Act One is the longest. It goes to the 18-20 page mark and if you count a page per minute, it lasts about 20 minutes. This is the hook to get the audience invested in the story with no commercial breaks and should take us up to the inciting incident. The first act sets up the world, the MC, the problem, and introduces us to the main characters. In this act we should care about the hero.

The second act is shorter, but not the shortest. This act is about 12 pages long and takes the story to the point where the MC accepts the challenge and sets out on the journey. This is where you can introduce the romance, the challenge to resolving the problem, and the indecision of the MC to venture out. I like to think of the first two acts of nine as the first act in its totality of a three-act screenplay. Sheesh! Did you think you’d need so much math to be a screenwriter? I did not.

The third act is another eight to 10 pages of scenes that pop and amuse or terrify (depending on what you’re writing) with fun and games, conflict, and more fun and games. Don’t forget to end this act with a cliffhanger because it’s at the forty-minute mark in a movie that people get hungry or distracted if they aren’t fully invested. This is where something happens right at the end of the act to threaten the MC from achieving her goal, or the love interest finally shows some interest too. Boom! Now just try and leave this movie because you know you have to see what happens.

Act four builds the tension and conflict leading up to the movie’s midpoint. This is where the biggest plot twist will happen and where we are so invested in the story that there is no way we aren’t coming back after the commercial. It is another eight to 10 pages of escalating high stakes.

Act five is another eight to ten pages and includes the hero realizing that their skills are of no use in the situation they're in. They feel foiled and beaten, but they're still trying. Something happens on the final page of this act — and it doesn’t have to be a tree falling down. It could be a kiss or an almost kiss.

Act six is — you guessed it! — eight to ten pages of building conflict, obstacles and problems. This is where the MC believes she’ll lose her job as the Christmas Pageant coordinator because she’s really screwed up. Or the MC realizes that by trying to help get the kidnapped child back, he might have made things worse. End with a reveal that makes your audience want to scroll through the commercials had they taped the movie instead of watching it live.
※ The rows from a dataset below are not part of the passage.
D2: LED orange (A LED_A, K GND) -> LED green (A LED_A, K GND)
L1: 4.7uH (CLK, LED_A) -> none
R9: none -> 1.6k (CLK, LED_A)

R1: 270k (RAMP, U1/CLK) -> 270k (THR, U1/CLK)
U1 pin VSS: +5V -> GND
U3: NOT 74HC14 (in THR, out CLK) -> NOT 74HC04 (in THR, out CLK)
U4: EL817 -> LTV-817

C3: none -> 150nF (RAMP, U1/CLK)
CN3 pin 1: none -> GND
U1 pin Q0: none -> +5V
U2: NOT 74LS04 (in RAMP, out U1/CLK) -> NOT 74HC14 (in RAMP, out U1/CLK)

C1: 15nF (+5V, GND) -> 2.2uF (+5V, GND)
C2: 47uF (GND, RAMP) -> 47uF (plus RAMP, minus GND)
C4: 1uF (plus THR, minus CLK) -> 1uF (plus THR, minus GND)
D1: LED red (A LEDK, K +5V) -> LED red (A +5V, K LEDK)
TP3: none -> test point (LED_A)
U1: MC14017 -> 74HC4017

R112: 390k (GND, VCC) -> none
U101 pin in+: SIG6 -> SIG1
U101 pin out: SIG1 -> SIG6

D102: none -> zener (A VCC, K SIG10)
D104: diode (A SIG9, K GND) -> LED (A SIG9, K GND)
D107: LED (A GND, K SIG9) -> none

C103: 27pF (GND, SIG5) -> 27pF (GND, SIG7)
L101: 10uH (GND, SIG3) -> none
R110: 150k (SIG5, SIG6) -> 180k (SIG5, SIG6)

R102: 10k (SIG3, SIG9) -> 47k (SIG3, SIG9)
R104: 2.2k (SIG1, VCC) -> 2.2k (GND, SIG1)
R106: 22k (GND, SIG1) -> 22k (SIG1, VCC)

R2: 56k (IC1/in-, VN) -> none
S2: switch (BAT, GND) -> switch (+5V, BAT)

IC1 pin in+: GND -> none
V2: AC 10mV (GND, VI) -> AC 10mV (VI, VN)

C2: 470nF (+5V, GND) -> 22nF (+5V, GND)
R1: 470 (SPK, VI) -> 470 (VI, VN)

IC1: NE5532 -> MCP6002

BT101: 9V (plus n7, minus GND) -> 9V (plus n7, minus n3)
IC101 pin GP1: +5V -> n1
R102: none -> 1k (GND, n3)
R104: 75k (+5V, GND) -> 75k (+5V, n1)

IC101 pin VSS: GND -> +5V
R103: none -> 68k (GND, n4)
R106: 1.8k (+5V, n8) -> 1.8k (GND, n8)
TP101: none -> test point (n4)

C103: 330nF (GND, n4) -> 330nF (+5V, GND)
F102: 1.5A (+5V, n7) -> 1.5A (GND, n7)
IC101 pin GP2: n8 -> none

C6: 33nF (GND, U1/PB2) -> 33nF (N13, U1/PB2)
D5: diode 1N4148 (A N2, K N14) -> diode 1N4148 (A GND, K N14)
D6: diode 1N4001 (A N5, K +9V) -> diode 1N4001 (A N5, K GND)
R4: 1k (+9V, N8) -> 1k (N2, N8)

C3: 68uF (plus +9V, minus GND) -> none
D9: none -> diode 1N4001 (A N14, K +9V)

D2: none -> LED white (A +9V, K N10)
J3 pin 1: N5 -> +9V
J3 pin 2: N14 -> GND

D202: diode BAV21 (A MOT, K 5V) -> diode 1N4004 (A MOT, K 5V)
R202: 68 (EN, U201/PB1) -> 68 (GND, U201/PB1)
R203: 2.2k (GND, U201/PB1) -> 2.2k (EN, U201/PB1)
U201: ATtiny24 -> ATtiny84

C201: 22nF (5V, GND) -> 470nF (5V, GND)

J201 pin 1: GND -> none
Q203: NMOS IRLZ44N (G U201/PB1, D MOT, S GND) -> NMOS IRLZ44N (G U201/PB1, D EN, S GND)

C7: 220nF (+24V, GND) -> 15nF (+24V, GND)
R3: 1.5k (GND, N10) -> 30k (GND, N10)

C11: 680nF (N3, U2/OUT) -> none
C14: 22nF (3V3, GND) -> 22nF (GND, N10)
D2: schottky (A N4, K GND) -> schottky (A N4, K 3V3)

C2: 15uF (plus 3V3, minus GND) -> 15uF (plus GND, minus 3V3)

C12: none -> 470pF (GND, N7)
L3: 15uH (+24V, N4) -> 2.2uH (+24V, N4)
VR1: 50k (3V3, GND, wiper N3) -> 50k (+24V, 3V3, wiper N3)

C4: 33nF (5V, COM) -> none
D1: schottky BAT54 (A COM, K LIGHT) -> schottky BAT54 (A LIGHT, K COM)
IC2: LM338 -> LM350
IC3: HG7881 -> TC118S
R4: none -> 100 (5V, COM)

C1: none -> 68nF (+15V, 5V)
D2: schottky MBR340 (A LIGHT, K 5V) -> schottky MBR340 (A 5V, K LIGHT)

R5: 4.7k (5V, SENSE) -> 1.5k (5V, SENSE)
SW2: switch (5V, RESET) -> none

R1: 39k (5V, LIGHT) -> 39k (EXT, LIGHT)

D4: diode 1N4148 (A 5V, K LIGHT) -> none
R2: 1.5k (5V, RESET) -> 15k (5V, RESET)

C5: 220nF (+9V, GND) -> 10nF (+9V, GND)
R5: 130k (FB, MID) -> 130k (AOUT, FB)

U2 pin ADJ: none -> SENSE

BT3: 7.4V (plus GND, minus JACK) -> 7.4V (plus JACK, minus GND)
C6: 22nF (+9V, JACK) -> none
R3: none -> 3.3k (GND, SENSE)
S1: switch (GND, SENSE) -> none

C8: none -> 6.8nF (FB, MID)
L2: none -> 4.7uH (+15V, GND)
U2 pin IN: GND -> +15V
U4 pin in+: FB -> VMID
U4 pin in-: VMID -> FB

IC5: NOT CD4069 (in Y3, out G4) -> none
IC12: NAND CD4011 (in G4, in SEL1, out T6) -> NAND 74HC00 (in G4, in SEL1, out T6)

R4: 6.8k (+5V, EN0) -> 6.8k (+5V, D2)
Up the doom-and-gloom factor for the eight to 10 pages of act seven that boils to a high froth by the end of the act. Things look hopeless and your hero has given up. Things are worse than they were had the hero never gone on this journey in the first place. This is where the movie cuts to commercial with the MC drinking vodka from a paper bag in the alley (not a Hallmark movie!) or the family realizing that the dog is gone forever, and they need to go home and adopt a new family pet.

Act eight reveals new information that leads your MC to try something new. Your hero has renewed vim and vigor, and sets out with fresh optimism they didn’t have three pages ago to bring this thing home. Turns out this new idea and enthusiasm is just the thing to get the job done! This eight-page act ends with resolution looking possible.

Your final act is eight pages long during which the goal is reached, everyone is happy, and the hero is so relieved and joyous that they realize what they wanted all along was to move back to their hometown and marry their high school sweetheart. These pages are the cherry on the ice cream sundae and tie up all loose ends nicely. (Unless you’re writing for a movie in France that does not have an HEA.)

Some screenwriters do not include the breakdown of nine acts in their final draft of a feature even if they know it’s probably going to be a MOW, a term used to describe Movie of the Week, or a TV movie. It’s your choice whether to embrace this method or wait until you’re asked, but at least you’ll know how to do it when the producer asks for nine acts and you won’t have to cover up or spend all your time googling rather than writing.